Task prompt -
Lay out the lines below as a Markdown table with the columns "Row" and "Line text", one row per line and blank lines omitted. Leave the pictures out of the table.

Extracted information -
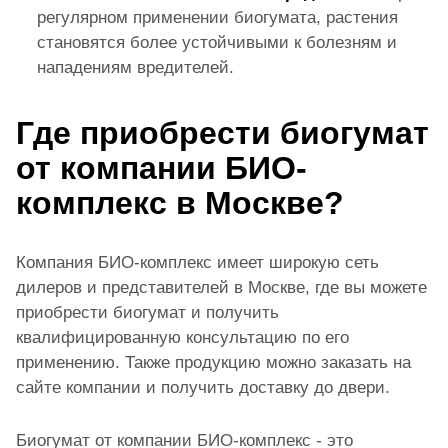
регулярном применении биогумата, растения
становятся более устойчивыми к болезням и
нападениям вредителей.
Где приобрести биогумат
от компании БИО-
комплекс в Москве?
Компания БИО-комплекс имеет широкую сеть
дилеров и представителей в Москве, где вы можете
приобрести биогумат и получить
квалифицированную консультацию по его
применению. Также продукцию можно заказать на
сайте компании и получить доставку до двери.
Биогумат от компании БИО-комплекс - это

Written response -
| Row | Line text |
|---|---|
| 1 | регулярном применении биогумата, растения |
| 2 | становятся более устойчивыми к болезням и |
| 3 | нападениям вредителей. |
| 4 | Где приобрести биогумат |
| 5 | от компании БИО- |
| 6 | комплекс в Москве? |
| 7 | Компания БИО-комплекс имеет широкую сеть |
| 8 | дилеров и представителей в Москве, где вы можете |
| 9 | приобрести биогумат и получить |
| 10 | квалифицированную консультацию по его |
| 11 | применению. Также продукцию можно заказать на |
| 12 | сайте компании и получить доставку до двери. |
| 13 | Биогумат от компании БИО-комплекс - это |